April Road Trip: Farms and Fresh

Take a springtime drive north of Keene.

Signs of spring are visible all around, and now that March’s frost heaves have settled back into place, it’s time to drive through the countryside and watch the world wake up.

Leave Keene heading west on Route 9, with a detour on Chesterfield Road to see the new spring lambs at Stonewall Farm and browse in the newly opened art gallery. In Chesterfield, turn right onto River Road. This winding road parallels the Connecticut River, dipping into several deep ravines, through which little seasonal streams still drain the melt-off.

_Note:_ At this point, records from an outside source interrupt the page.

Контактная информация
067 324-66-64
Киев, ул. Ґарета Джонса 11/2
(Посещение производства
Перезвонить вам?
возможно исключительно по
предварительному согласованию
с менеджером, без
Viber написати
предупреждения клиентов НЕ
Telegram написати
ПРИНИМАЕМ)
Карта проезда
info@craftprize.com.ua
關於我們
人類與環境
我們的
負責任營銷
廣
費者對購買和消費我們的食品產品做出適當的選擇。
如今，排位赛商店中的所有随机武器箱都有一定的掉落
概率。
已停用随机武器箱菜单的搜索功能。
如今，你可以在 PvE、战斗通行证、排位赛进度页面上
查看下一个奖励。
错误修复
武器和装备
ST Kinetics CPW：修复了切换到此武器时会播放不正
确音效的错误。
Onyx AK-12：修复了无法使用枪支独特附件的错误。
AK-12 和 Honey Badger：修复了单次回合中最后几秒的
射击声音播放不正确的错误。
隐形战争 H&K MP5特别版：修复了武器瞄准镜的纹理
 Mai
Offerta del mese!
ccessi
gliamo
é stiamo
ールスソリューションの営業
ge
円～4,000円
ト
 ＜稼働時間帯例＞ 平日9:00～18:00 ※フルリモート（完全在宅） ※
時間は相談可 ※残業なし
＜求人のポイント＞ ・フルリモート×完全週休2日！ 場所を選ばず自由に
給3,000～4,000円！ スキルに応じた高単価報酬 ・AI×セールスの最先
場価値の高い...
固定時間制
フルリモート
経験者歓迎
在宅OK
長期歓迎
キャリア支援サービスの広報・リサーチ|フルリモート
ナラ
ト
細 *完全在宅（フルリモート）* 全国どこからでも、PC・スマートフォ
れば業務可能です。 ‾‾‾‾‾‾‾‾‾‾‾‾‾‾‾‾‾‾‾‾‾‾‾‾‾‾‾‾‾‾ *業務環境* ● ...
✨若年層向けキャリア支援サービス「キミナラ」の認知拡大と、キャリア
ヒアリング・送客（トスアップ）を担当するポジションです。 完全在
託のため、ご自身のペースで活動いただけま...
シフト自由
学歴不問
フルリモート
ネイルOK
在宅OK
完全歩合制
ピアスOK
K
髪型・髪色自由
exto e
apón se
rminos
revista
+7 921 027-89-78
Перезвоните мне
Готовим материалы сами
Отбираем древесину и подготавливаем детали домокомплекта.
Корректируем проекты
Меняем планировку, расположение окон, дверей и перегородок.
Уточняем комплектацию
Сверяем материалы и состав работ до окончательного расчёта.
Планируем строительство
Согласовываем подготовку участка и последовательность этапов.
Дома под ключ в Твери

River Road passes the barns of the Cheshire County Farm, one of only three remaining in the state. Here spring work is just beginning at the Master Gardeners Demonstration Garden, where avid gardeners return throughout the growing season for ideas and to watch its progress.

River Road joins Route 63, where a detour to the right leads into lovely Park Hill. Fine homes cluster below a 1762 meetinghouse with a Paul Revere bell in its steeple; a group of homes of this elegance dating from the 1700s is rarely seen this far inland.

Return to the intersection and continue on Route 63 to Route 12, turning left to continue north alongside the river. River Road soon wanders briefly off to the left, passing Boggy Meadow Farm, where you can look into the dairy, sample their cheeses and buy it from the cooler.

Back on Route 12, it’s a short distance to the right turn into the village of Walpole, where houses circle a spacious green. L.A. Burdick Chocolate is worth a stop for lunch or a thick European-style hot cocoa and a chocolate or two to take home.

North of Walpole, Route 123 follows Cold River east into the hills and through the village of Drewsville. A mile’s detour north on the road to Langdon leads to New Hampshire’s shortest covered bridge, only 36 feet long.

Route 123 continues to Alstead. Turn south on Route 12-A, climbing onto the beautiful ridge lined with stately farmhouses in Alstead Center. From the top of the ridge, a road heads right, and before continuing south on Route 12-A, follow this until it begins to drop into the valley for the view across to the southern Green Mountains.

Route 12-A drops steadily, alongside a deep ravine where Thompson Brook rushes through short falls and rapids. You get the best view of it at this time of year, before foliage intervenes.

At the bottom of the hill, a left turn leads to Gilsum, and Route 12-A continues back to Keene. But the adventurous will choose the narrow road to the right, getting hopelessly lost in the spiderweb of roads that climb the hills and drop into the charming hollows of Walpole and Surry. It may take a while to find your way to the Old Walpole Road or Route 12, either of which leads into Keene.

Views from the hilltops are splendid, and between them are steeply rolling meadows and pastures studded with red barns. If you find your way to the Old Walpole Road in Surry, there is a spectacular view of Mount Monadnock from a long high ridge.
If, instead of getting lost in the hills, you continue on Route 12-A, you will pass Surry, then the entrance to the Surry Dam Recreation Area. Not far past it, another left doubles back to the foot of the dam, where you can walk or drive along the top of its wide impoundment. Before the dam was built, this water covered much of downtown Keene in the spring.

Leaving the dam gate, go left at the tiny cemetery (stop to read the old markers) and drive alongside the greens of Brentwood, which disappear into the high waters of the river, a bit more water hazard than you’ll find there in the summer. East Surry Road continues past the entrance to Goose Pond’s trails and meets Court Street in Keene. On the right are a stone arched bridge and historic hillside cemetery; a left goes into Keene’s Central Square.